Journal of Physical Chemistry B, Vol.106, No.25, 6554-6565, 2002
Solvation structure, thermodynamics, and molecular conformational equilibria for n-butane in water analyzed by reference interaction site model theory using an all-atom solute model
For the four thermodynamic states: temperature T = 283.15, 298.15, 313.15, and 328.15 K and the corresponding bulk water density p = 0.9997, 0.9970, 0.9922, and 0.9875 g cm(-3), for which experimental data are available, we have studied hydration structure, hydration thermodynamics, and molecular conformational equilibria for n-butane in water at infinite dilution, by means of the hypernetted chain closure reference interaction site model (HNC-RISM) theory with an all-atom solute model. The hydration structures of the trans and the gauche conformers of n-butane are presented and analyzed at the atomic level in terms of the atomic solute-solvent radial distribution functions.
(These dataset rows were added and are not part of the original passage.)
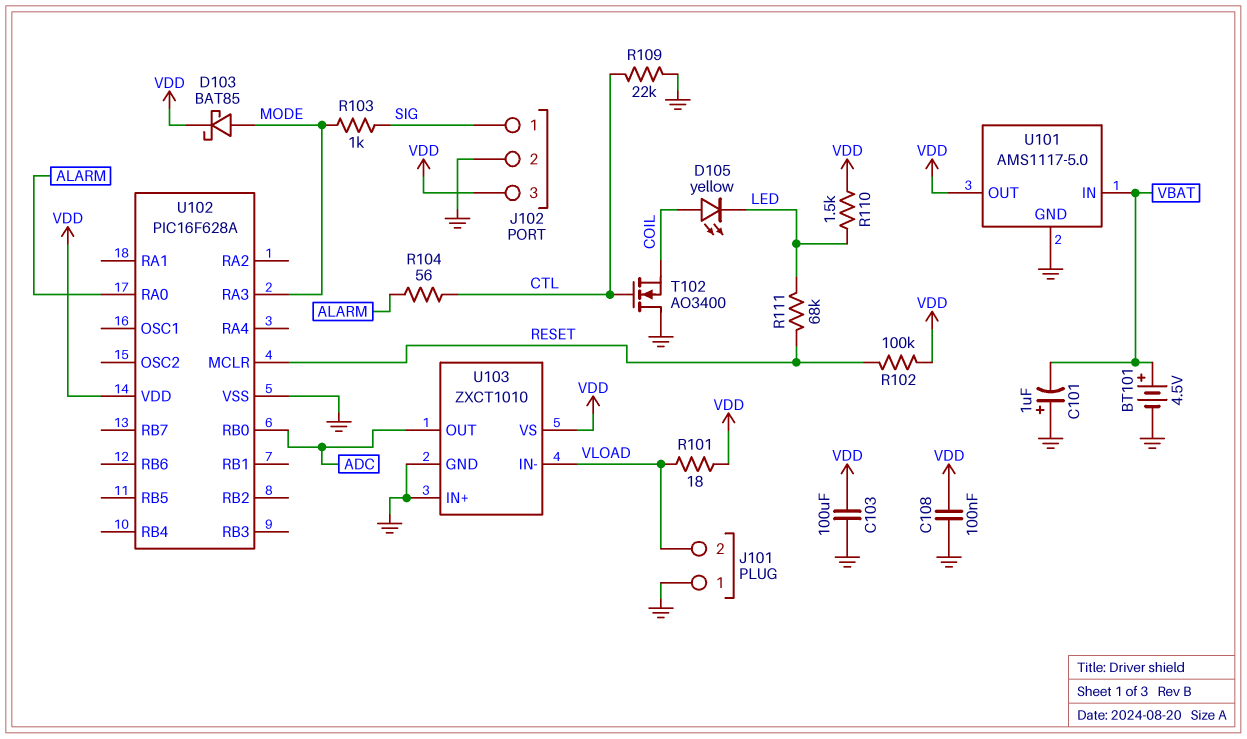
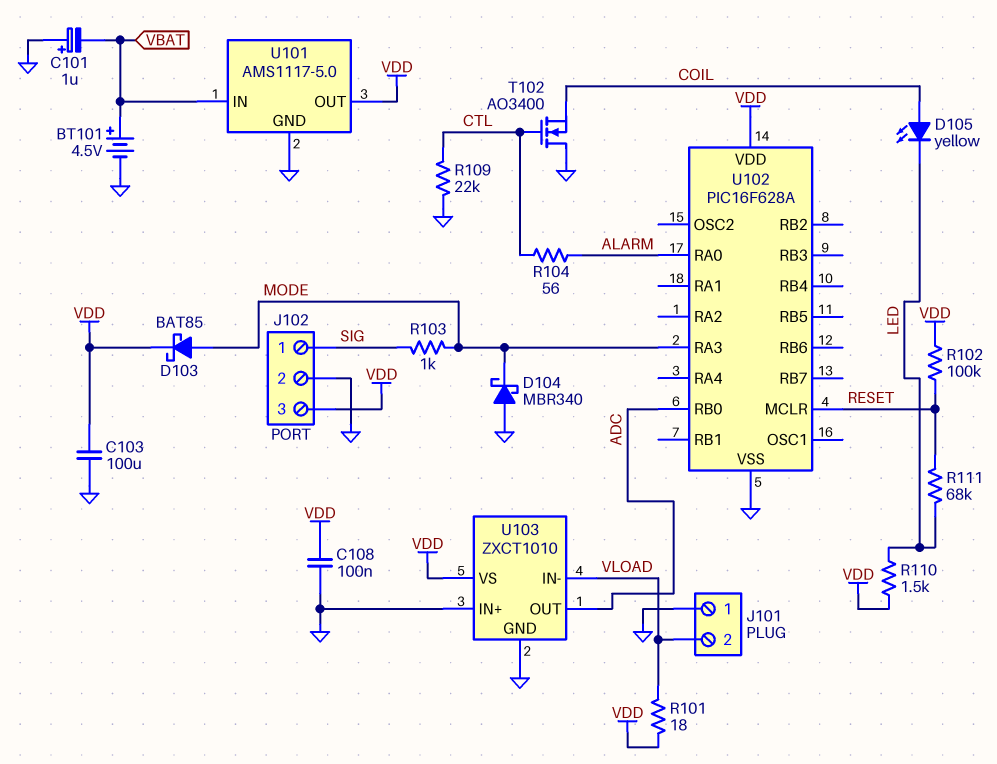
D104: none -> schottky MBR340 (A GND, K MODE)

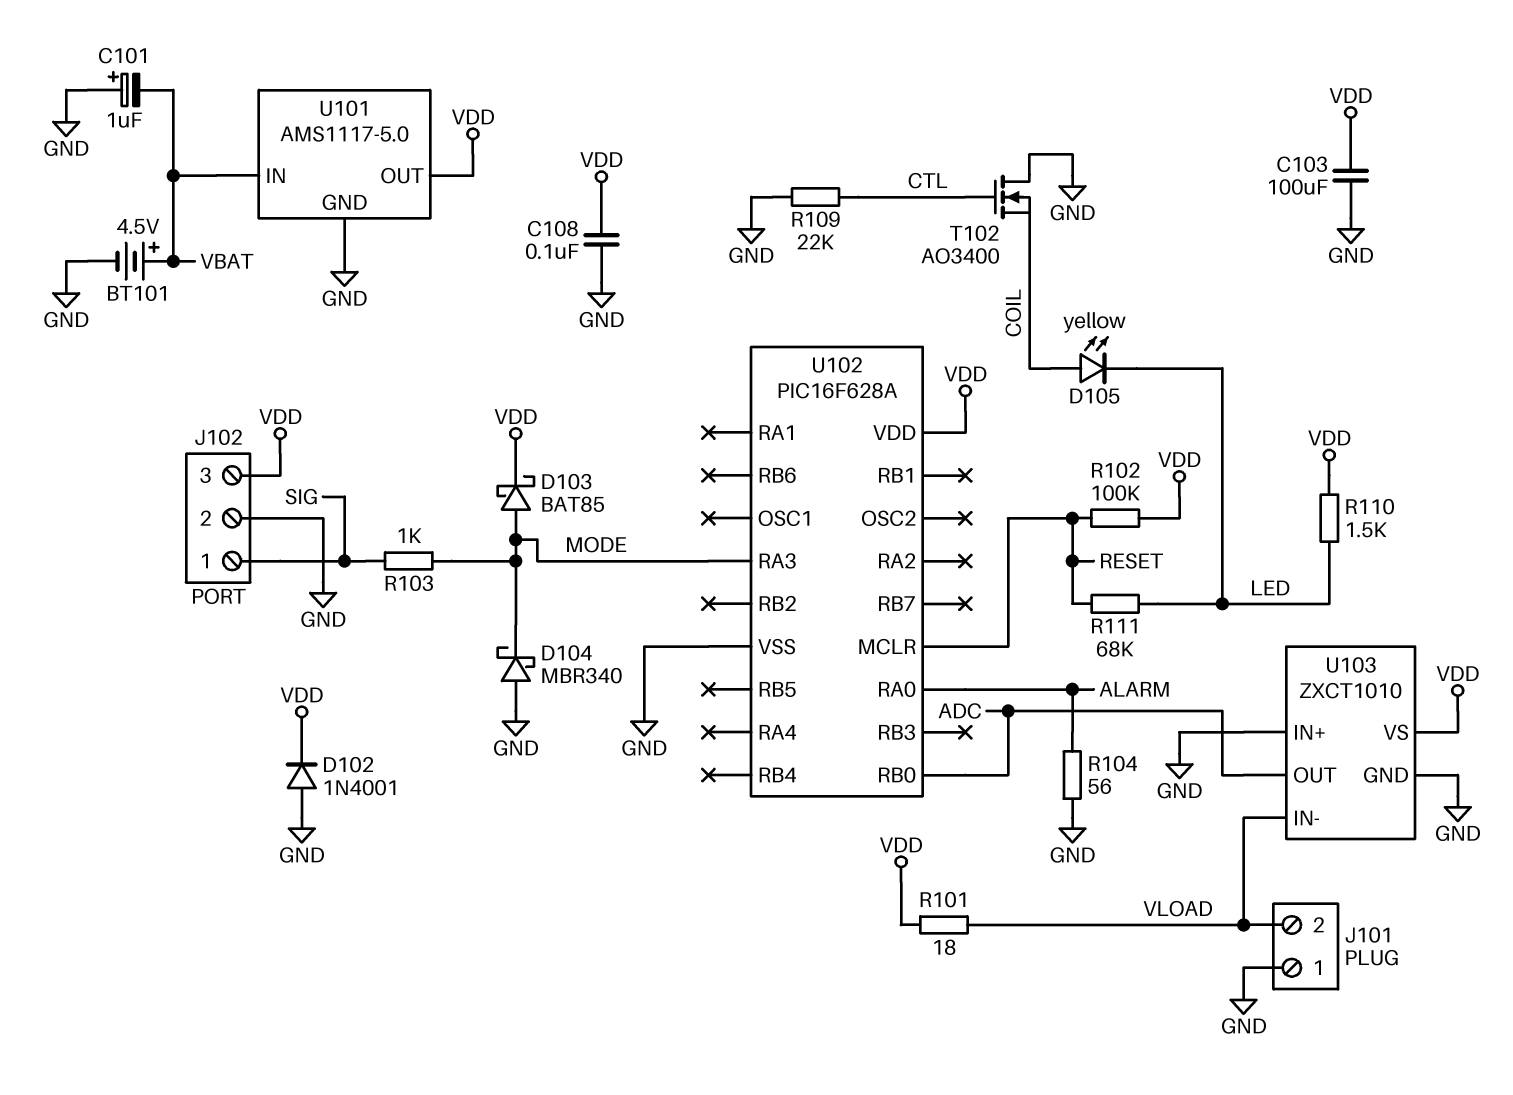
D102: none -> diode 1N4001 (A GND, K VDD)
R104: 56 (ALARM, CTL) -> 56 (ALARM, GND)

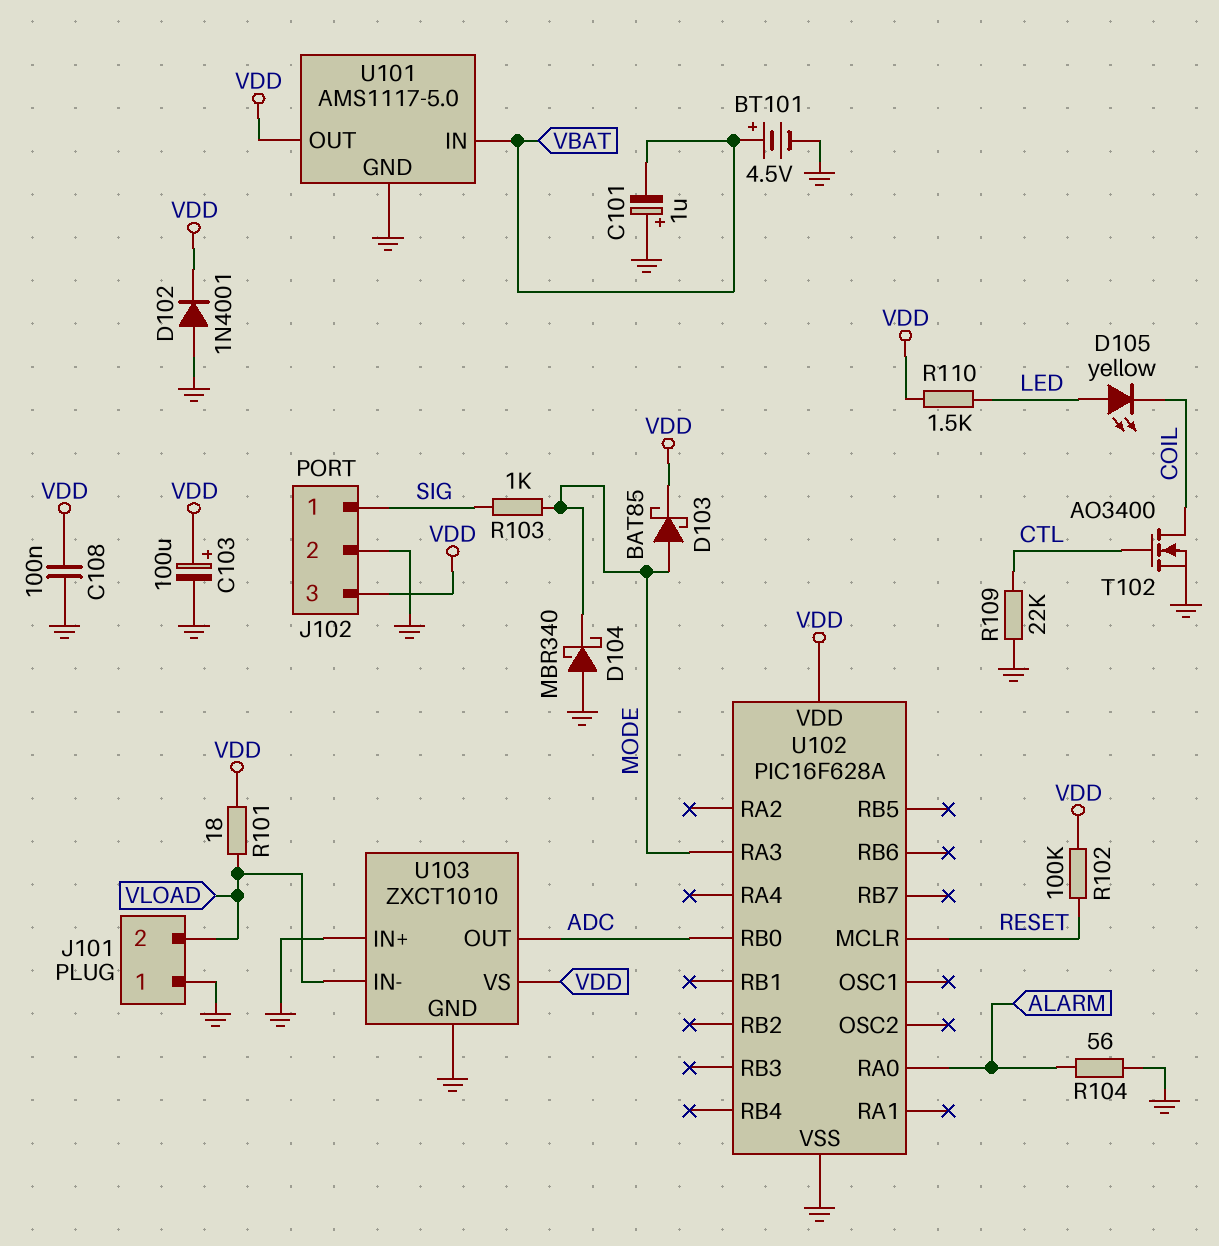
C103: 100uF (GND, VDD) -> 100uF (plus VDD, minus GND)
D105: LED yellow (A COIL, K LED) -> LED yellow (A LED, K COIL)
R111: 68k (LED, RESET) -> none
T102: NMOS AO3400 (G CTL, D GND, S COIL) -> NMOS AO3400 (G CTL, D COIL, S GND)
With these radial distribution functions as input, the n-butane conformational average hydration free energies, energies, enthalpies, and entropies are calculated. At room temperature, the normalized equilibrium distribution of n-butane conformers, the water solvent-induced rotational free energy surface and the trans-gauche and trans-cis cavity thermodynamic properties are calculated. With the optimized nonbonded potential parameters based on the CHARMM96 all-atom model for alkanes (Yin, D.; Mackerell, A. D., Jr. J. Comput. Chem. 1998, 19, 3 34), n-butane hydration thermodynamics and its conformational equilibria in water are well described by the HNC-RISM theory in comparison with the available experimental and computer simulation results. We also calculated the solute density derivatives of the water-water radial distribution functions deltah(vv), with the optimized CHARMM96 all-atom model, the united-atom OPLS (optimized potentials for liquid simulations), and the all-atom OPLS models for n-butane, respectively. The deltah(vv)(r) reflect the effect of increased pressure disrupting the hydrogen bonding between water molecules. The all-atom model seems to enhance such an effect due to the well-documented shortcoming of the RISM theory in the treatment of the excluded volume of so-called auxiliary sites.